Prime Minister Omer Kalyoncu is set to officially hand in his government's resignation to President Mustafa Akinci on today morning, said Mehmet Ali Talat, head of the ruling Republican Turkish Party (CTP).
The government, which is recognised only by Turkey, collapsed yesterday after ministers from the CTP's coalition partner the National Unity Party (UBP) withdrew in protest at the cash-strapped statelet's economic policy.
UBP chairman Huseyin Ozgurgun complained that his party did not accept a decision to pay civil servants salaries in installments and was also unhappy with the water distribution on the parched territory.
Still largely cut off from the global economy, the TRNC is beset by economic problems and largely kept afloat by assistance from Turkey. It was unable to pay public sector staff their wages in March.

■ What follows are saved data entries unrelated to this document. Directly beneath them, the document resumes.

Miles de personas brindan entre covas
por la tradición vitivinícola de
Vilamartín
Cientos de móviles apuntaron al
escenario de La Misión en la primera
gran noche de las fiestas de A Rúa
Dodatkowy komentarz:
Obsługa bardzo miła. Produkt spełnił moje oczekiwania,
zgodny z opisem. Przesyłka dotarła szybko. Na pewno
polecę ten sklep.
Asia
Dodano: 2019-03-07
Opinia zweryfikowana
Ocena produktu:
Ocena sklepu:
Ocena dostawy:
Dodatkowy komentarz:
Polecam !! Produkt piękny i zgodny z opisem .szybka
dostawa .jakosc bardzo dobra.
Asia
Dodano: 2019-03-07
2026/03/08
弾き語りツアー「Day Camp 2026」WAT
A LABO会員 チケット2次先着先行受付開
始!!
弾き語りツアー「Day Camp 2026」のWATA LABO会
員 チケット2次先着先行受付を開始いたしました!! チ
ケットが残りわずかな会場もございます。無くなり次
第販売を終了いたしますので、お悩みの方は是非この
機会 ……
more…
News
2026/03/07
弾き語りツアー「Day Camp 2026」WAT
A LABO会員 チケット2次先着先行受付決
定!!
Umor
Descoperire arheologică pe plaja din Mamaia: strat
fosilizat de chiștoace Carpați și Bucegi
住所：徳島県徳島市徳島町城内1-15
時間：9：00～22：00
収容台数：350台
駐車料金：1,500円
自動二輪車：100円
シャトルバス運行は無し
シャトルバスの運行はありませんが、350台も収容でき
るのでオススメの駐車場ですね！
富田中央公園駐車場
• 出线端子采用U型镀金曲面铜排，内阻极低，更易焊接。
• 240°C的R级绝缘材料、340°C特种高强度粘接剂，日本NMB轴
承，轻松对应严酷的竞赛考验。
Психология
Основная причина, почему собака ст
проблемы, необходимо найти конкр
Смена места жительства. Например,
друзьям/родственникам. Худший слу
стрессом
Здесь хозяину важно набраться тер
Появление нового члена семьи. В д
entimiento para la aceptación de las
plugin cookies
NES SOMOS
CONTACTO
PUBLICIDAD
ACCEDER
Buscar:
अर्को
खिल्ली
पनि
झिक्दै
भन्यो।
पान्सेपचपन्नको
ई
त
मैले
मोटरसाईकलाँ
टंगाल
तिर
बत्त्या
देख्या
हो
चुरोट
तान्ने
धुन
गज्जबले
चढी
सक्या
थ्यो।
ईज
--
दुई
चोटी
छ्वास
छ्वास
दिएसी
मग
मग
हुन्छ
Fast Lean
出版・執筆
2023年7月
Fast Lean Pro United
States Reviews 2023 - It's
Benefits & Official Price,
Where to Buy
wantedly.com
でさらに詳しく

The alliance between the left-wing CTP and the conservative UBP, formed in July last year, was the first such grand coalition ever between the two main parties.
The CTP is the biggest party in the 50-member Turkish Cypriot government with 20 seats but is well short of a majority with the UBP holding 18 seats.
It is possible that the UBP could form a government along with independents and the Democratic Party of Serdar Denktash, the son of the TRNC's hardline former leader Rauf Denktash who died in 2012.
In 1974, Turkish troops invaded northern Cyprus in response to an Athens-engineered coup, and later occupied the territory.
The TRNC was declared in 1982, recognised only by Ankara, and decades of UN-brokered peace talks have failed to reach a peaceful conclusion.